Заметив впереди парня с сеттером. Маша быстро перешла на другую сторону улицы.
Сеттер встал в стойку, нервно повел носом. Собаки чуют кровь за километр; когда у Маши месячные, Додик так и норовит залезть под юбку…
Это не месячные. Это просто кровь, потому что Машу порвал ее лучший дружок.
Прочистил мусоропровод. Размешал кишки. Он заехал за ней, едва начался перерыв, и отвез к себе. Сначала ударил под дых. Потом сказал, что ракетница, которую она взяла на день рождения Газона, была «горячая», — а Метла никому не позволяет трогать свои вещи без спросу. Теперь он с этой долбаной ракетницей, как жерех с блесной в желудке. Это справедливо? Справедливо или нет — я тебя спрашиваю, жаба паскудная?!
Нет, это несправедливо. Значит, что? Значит, виновные понесут наказание. Вот это будет справедливо, да. Газик, педреныш, уже получил свое, верно?
— Он требовал, чтобы я залезла пальцем в его… Нет, не надо, пожалуйста. Нет, нет…
— Заткнись. Он свое получил.
— Мне больно. Пожалуйста… Я не думала даже доставать ее из сумочки, взяла на всякий случай, думала — если на обратном пути кто-то пристанет, то я смогу… Ты с ума сошел, не надо. Ты что?!
— Не дергайся, паскуда! Ты выстрелила первой. Ты сама стала клеиться к нему — вот что я хочу сказать.
— Не правда!! Нет!!.. Больно, дурак!!
— Заткнись, блядво…
— Ой, ой… Куда ты пихаешь, больно!
— Так и должно быть… Это наказание… Ты здорово подставила меня, сучонка.
Никто… еще… меня… так… не подставлял… Вот тебе! Вот! Хы-хы-хы…
Речь его стала нечленораздельной, Метла стал хрипеть и постанывать. Она тоже стонала, но не от страсти. В промежности что-то трескалось. Вместо двух отверстий там вполне может оказаться одно, и тогда ей прямая дорога на операционный стол. Маша слышала про такие случаи.

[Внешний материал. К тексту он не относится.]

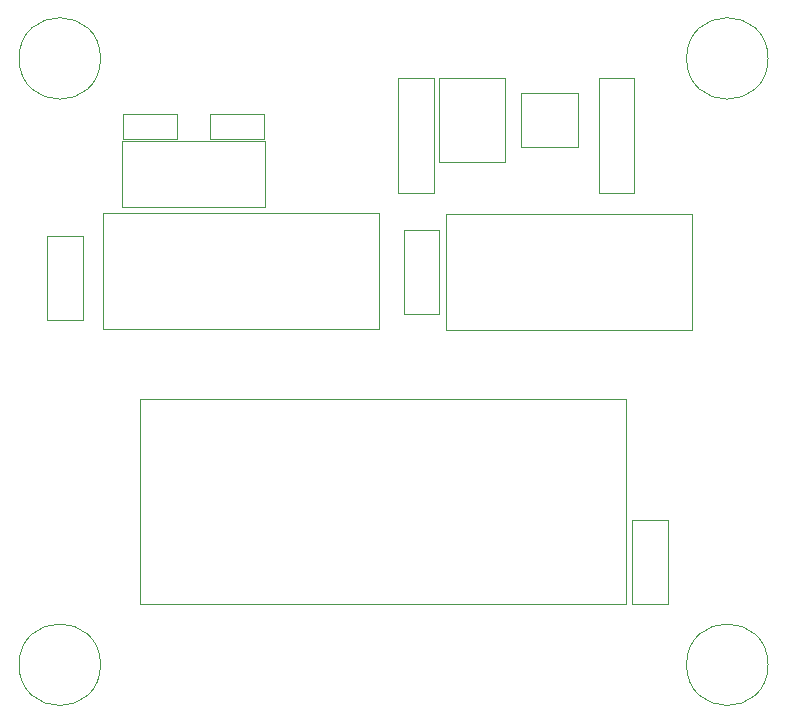
<source format=gbr>
%TF.GenerationSoftware,KiCad,Pcbnew,7.0.11-7.0.11~ubuntu22.04.1*%
%TF.CreationDate,2024-12-01T20:58:25-05:00*%
%TF.ProjectId,colecovision_multicart,636f6c65-636f-4766-9973-696f6e5f6d75,rev?*%
%TF.SameCoordinates,Original*%
%TF.FileFunction,Other,User*%
%FSLAX46Y46*%
G04 Gerber Fmt 4.6, Leading zero omitted, Abs format (unit mm)*
G04 Created by KiCad (PCBNEW 7.0.11-7.0.11~ubuntu22.04.1) date 2024-12-01 20:58:25*
%MOMM*%
%LPD*%
G01*
G04 APERTURE LIST*
%ADD10C,0.050000*%
G04 APERTURE END LIST*
D10*
%TO.C,C4*%
X127679375Y-68017000D02*
X127679375Y-65917000D01*
X127679375Y-65917000D02*
X123079375Y-65917000D01*
X123079375Y-68017000D02*
X127679375Y-68017000D01*
X123079375Y-65917000D02*
X123079375Y-68017000D01*
%TO.C,C1*%
X158824800Y-107385200D02*
X161824800Y-107385200D01*
X161824800Y-107385200D02*
X161824800Y-100285200D01*
X158824800Y-100285200D02*
X158824800Y-107385200D01*
X161824800Y-100285200D02*
X158824800Y-100285200D01*
%TO.C,C2*%
X112294800Y-76231400D02*
X109294800Y-76231400D01*
X109294800Y-76231400D02*
X109294800Y-83331400D01*
X112294800Y-83331400D02*
X112294800Y-76231400D01*
X109294800Y-83331400D02*
X112294800Y-83331400D01*
%TO.C,H2*%
X170328000Y-61214000D02*
G75*
G03*
X163428000Y-61214000I-3450000J0D01*
G01*
X163428000Y-61214000D02*
G75*
G03*
X170328000Y-61214000I3450000J0D01*
G01*
%TO.C,Q1*%
X142457200Y-69971000D02*
X148017200Y-69971000D01*
X142457200Y-69971000D02*
X142457200Y-62871000D01*
X148017200Y-62871000D02*
X148017200Y-69971000D01*
X148017200Y-62871000D02*
X142457200Y-62871000D01*
%TO.C,R1*%
X142038200Y-62881800D02*
X139038200Y-62881800D01*
X139038200Y-62881800D02*
X139038200Y-72601800D01*
X142038200Y-72601800D02*
X142038200Y-62881800D01*
X139038200Y-72601800D02*
X142038200Y-72601800D01*
%TO.C,C5*%
X120293375Y-68017000D02*
X120293375Y-65917000D01*
X120293375Y-65917000D02*
X115693375Y-65917000D01*
X115693375Y-68017000D02*
X120293375Y-68017000D01*
X115693375Y-65917000D02*
X115693375Y-68017000D01*
%TO.C,R2*%
X159005400Y-62881800D02*
X156005400Y-62881800D01*
X156005400Y-62881800D02*
X156005400Y-72601800D01*
X159005400Y-72601800D02*
X159005400Y-62881800D01*
X156005400Y-72601800D02*
X159005400Y-72601800D01*
%TO.C,U2*%
X158318800Y-90085200D02*
X117118800Y-90085200D01*
X117118800Y-90085200D02*
X117118800Y-107435200D01*
X158318800Y-107435200D02*
X158318800Y-90085200D01*
X117118800Y-107435200D02*
X158318800Y-107435200D01*
%TO.C,H4*%
X170328000Y-112547400D02*
G75*
G03*
X163428000Y-112547400I-3450000J0D01*
G01*
X163428000Y-112547400D02*
G75*
G03*
X170328000Y-112547400I3450000J0D01*
G01*
%TO.C,C3*%
X139470000Y-82833400D02*
X142470000Y-82833400D01*
X142470000Y-82833400D02*
X142470000Y-75733400D01*
X139470000Y-75733400D02*
X139470000Y-82833400D01*
X142470000Y-75733400D02*
X139470000Y-75733400D01*
%TO.C,H1*%
X113813000Y-61214000D02*
G75*
G03*
X106913000Y-61214000I-3450000J0D01*
G01*
X106913000Y-61214000D02*
G75*
G03*
X113813000Y-61214000I3450000J0D01*
G01*
%TO.C,D1*%
X149416200Y-64171000D02*
X149416200Y-68671000D01*
X149416200Y-68671000D02*
X154266200Y-68671000D01*
X154266200Y-64171000D02*
X149416200Y-64171000D01*
X154266200Y-68671000D02*
X154266200Y-64171000D01*
%TO.C,H3*%
X113813000Y-112547400D02*
G75*
G03*
X106913000Y-112547400I-3450000J0D01*
G01*
X106913000Y-112547400D02*
G75*
G03*
X113813000Y-112547400I3450000J0D01*
G01*
%TO.C,U3*%
X114019975Y-84094400D02*
X137419975Y-84094400D01*
X137419975Y-84094400D02*
X137419975Y-74294400D01*
X114019975Y-74294400D02*
X114019975Y-84094400D01*
X137419975Y-74294400D02*
X114019975Y-74294400D01*
%TO.C,U1*%
X143052200Y-84183400D02*
X163902200Y-84183400D01*
X163902200Y-84183400D02*
X163902200Y-74383400D01*
X143052200Y-74383400D02*
X143052200Y-84183400D01*
X163902200Y-74383400D02*
X143052200Y-74383400D01*
%TO.C,Y1*%
X127763375Y-73831000D02*
X127763375Y-68231000D01*
X127763375Y-68231000D02*
X115663375Y-68231000D01*
X115663375Y-73831000D02*
X127763375Y-73831000D01*
X115663375Y-68231000D02*
X115663375Y-73831000D01*
%TD*%
M02*

</source>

…А первый раз они спали вместе год назад, у нее дома. Она подмылась квасцами, и Метла тогда раз сорок спрашивал: ну как, девочка? не болит? не беспокоит? Маша умирала со смеху, но молчала, и руки ее все время лежали на его холодной дрыгающейся заднице. Сначала она наматывала на палец волосы, которые целыми пучками торчали оттуда, потом руки понемногу ожили и стали подгонять его, топить, вколачивать, быстрее, давай… Все было прекрасно. Метла обцеловывал ее всю, он был мягкий и настойчивый, он не убивал, не рвал, не раздирал надвое — хоть и торчал, как перископ, а складывался только после третьего или четвертого раза.
Метла втрескался.
Маша никогда не была красавицей, она это прекрасно знала. А вот Метла не знал; и никто из той многочисленной бригады, что бурила эту скважину до него, не знал и знать не мог. Потому что Маша Вешняк ни на секунду не забывала о монетке, которую надо удерживать во что бы то ни стало, и держала ее, даже когда все тело плавилось, будто воск.